TEXT.
Member of the New York State Assembly from Queens County's 1st District
- In office 1910–1912
- Preceded by: Thomas H. Todd
- Succeeded by: Samuel J. Burden

Personal details
- Born: August 1875 Germany
- Died: March 9, 1943 (aged 67) Jackson Heights, Queens, New York, U.S.
- Party: Democratic
- Children: 4
- Occupation: Butcher, cement company representative

= Andrew Zorn =

American politician from New York (1875–1943)

Andrew Zorn (August 1875 – March 9, 1943) was an American politician and businessman from Queens, New York. He served as a member of the New York State Assembly from 1910 to 1912, representing Queens County's 1st District.

==Early life==
Zorn was born in Germany in August 1875 and was brought to the United States as a child. His family settled in the Dutch Kills section of Long Island City, Queens.

He started his career as a butcher and for a time owned a shop in the Dutch Kills section.

He married Ella Morgenheim Wangenheim on 16 December 1896.

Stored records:
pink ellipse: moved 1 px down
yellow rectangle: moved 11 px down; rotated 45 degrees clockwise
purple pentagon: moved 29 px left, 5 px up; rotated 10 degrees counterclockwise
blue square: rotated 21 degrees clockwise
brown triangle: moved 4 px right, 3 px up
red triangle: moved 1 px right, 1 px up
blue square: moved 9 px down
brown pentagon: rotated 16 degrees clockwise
==
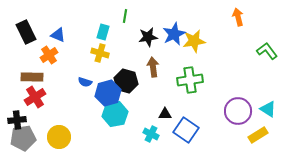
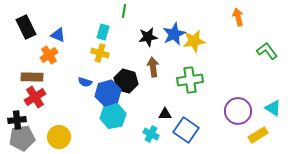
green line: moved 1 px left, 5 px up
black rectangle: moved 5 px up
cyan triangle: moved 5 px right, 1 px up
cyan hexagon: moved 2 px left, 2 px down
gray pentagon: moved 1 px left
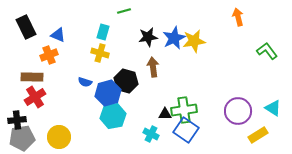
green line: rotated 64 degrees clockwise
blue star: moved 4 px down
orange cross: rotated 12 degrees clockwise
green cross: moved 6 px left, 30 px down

STATED GOAL. Rewrite the Andrew Zorn text starting at "- Party: Democratic" and ending at "Island City, Queens.", putting "Bavaria" in place of "Germany". The entries have nothing to do with the Andrew Zorn text.

ANSWER.
- Party: Democratic
- Children: 4
- Occupation: Butcher, cement company representative

= Andrew Zorn =

American politician from New York (1875–1943)

Andrew Zorn (August 1875 – March 9, 1943) was an American politician and businessman from Queens, New York. He served as a member of the New York State Assembly from 1910 to 1912, representing Queens County's 1st District.

==Early life==
Zorn was born in Bavaria in August 1875 and was brought to the United States as a child. His family settled in the Dutch Kills section of Long Island City, Queens.